From Grapes to Glass
What makes Greyfriars English Sparkling Wine so special
Wine in England and in particular sparkling wine is currently going through a recent boom. Several factors have caused this. Climate change and warming has moved the northerly limit from the south of the English Channel to somewhere between Oxford and Birmingham for grape growing and wine production. The chalk geology of the North and South Downs is the same as one finds in Champagne and is particularly good for growing Pinot Noir and Chardonnay. In addition, increased investment and professionalism has raised the standard of all viticulture and winemaking in England.
There has been an noticeable focus on sparkling wine production rather than still wine. Making sparkling wine using the traditional method requires slightly less ripe (lower sugars) and slightly more acidic grapes than still wine production. Therefore, the climate in Southern England is consistently warm enough to produce world class, high quality and consistent English Sparkling Wine. It is no longer a shock for English Sparkling Wine to beat the top Champagnes in blind taste testings.

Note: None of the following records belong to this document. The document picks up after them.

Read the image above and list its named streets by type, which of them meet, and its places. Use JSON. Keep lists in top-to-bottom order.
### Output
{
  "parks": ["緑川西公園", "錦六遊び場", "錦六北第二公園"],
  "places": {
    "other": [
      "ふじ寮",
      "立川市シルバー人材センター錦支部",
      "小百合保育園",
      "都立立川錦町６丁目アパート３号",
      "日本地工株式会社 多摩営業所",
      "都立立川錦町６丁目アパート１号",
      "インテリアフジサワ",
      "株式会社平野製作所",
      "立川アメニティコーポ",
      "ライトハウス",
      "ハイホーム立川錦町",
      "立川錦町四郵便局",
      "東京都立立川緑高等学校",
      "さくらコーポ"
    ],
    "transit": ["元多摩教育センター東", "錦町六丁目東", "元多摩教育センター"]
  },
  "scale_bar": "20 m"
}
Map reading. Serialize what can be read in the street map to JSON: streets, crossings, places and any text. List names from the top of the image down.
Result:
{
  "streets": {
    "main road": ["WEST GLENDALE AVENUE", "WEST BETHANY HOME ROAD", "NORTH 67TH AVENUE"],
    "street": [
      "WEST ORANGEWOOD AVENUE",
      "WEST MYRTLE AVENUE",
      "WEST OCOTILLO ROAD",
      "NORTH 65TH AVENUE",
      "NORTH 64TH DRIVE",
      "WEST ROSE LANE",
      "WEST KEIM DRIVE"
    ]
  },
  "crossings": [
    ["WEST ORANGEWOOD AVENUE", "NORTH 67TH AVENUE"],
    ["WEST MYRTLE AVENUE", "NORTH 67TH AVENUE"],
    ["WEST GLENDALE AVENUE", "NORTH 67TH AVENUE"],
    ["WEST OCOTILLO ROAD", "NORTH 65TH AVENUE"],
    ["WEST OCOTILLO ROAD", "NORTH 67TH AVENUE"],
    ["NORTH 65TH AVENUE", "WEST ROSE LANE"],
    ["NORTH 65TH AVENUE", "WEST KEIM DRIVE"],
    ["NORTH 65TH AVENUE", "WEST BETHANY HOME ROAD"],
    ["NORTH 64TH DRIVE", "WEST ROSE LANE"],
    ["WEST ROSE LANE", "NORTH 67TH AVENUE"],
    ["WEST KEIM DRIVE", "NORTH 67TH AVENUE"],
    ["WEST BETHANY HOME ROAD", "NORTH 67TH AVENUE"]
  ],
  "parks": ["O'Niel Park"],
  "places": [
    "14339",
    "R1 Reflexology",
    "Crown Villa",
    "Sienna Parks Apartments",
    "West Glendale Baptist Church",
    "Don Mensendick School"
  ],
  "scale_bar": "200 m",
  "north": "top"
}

In 2016 Britain produced around five million bottles of wine of which two thirds were sparkling. However English wine production is still very small and although this sounds like a lot, here in Britain we consume a whopping two billion bottles of wine in total a year, plus one hundred million bottles of Champagne and other sparkling wines as well as sixty million bottles of Prosecco. The opportunity for Greyfriars along with all UK vineyards is to persuade the British public to consume a little less wine from our overseas winemaking friends and more of our English wine. This is our ongoing challenge.